Hubo un silencio, como si Ged estuviera callando algo. Al fin dijo: —¡Pero si aún no he aprendido nada!

—Porque no has descubierto lo que estoy enseñándote —replicó el mago, marchando con pasos largos y firmes a lo largo del camino, el alto desfiladero que une los burgos de Ovark y Wiss. Era un hombre moreno, como la mayoría de los gontescos, de oscura tez cobriza y cabellos grises, enjuto y recio como un lebrel, e infatigable. No hablaba casi nunca, comía poco y dormía todavía menos. Tenía ojos y oídos penetrantes, y muy a menudo una expresión de atención reconcentrada.

Ged no respondió; no siempre es fácil responderle a un mago.

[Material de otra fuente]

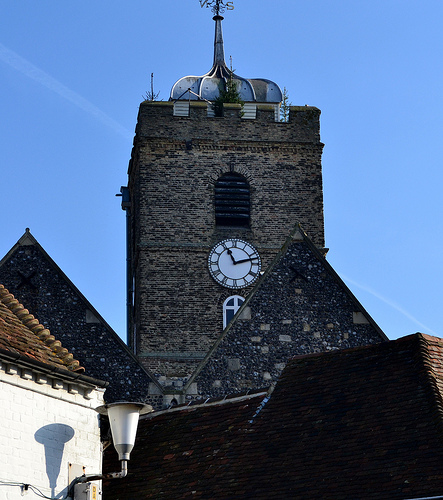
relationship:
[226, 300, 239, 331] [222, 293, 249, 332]
window with trim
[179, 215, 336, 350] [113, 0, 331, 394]
clock on building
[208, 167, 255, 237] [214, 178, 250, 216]
window with slats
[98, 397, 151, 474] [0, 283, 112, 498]
light beside building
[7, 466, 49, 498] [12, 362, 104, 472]
lamp wire side building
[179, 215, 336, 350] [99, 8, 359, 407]
clock on building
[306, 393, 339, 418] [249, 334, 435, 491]
brick on roof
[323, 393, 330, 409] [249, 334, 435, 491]
brick on roof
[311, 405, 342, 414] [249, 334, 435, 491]
brick on roof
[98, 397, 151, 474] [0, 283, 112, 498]
light on building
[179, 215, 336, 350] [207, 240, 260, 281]
clock shows time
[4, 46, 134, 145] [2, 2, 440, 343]
white line in sky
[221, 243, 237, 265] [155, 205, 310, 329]
hand on clock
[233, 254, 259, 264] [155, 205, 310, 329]
hand on clock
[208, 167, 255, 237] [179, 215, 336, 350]
window above clock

—Tú quieres hacer magia —dijo Ogión al fin, marchando siempre—. Demasiada agua has sacado del pozo. Aguarda. Llegar a hombre requiere paciencia. Llegar a dominar los poderes requiere nueve veces paciencia. ¿Qué hierba es ésa, allá, a la vera del camino?

—Siempreviva.

—¿Y aquélla?

—No lo sé.

—La llaman cuatrifolía.

Ogión se había detenido y el taco de bronce del báculo apuntaba hacia la hierba; Ged se acercó a mirar la planta y le arrancó una cápsula seca llena de semillas, y al fin, como Ogión no decía nada más, le preguntó:

—¿Para qué sirve, maestro?

—Para nada que yo sepa.

Ged conservó un momento la cápsula de semillas en la mano, mientras reanudaban la marcha; luego la tiró.

—Cuando sepas reconocer la cuatrifolia en todas sus sazones, raíz, hoja y flor, por la vista y el olfato, y la semilla, podrás aprender el verdadero nombre de la planta, ya que entonces conocerás su esencia, que es más que su utilidad. ¿Para qué sirves tú, al fin y al cabo? ¿0 yo? ¿Qué utilidad prestan la montaña de Gont y el Mar Abierto? —Caminaron otro kilómetro y Ogión dijo por último: —Para oír, hay que callar.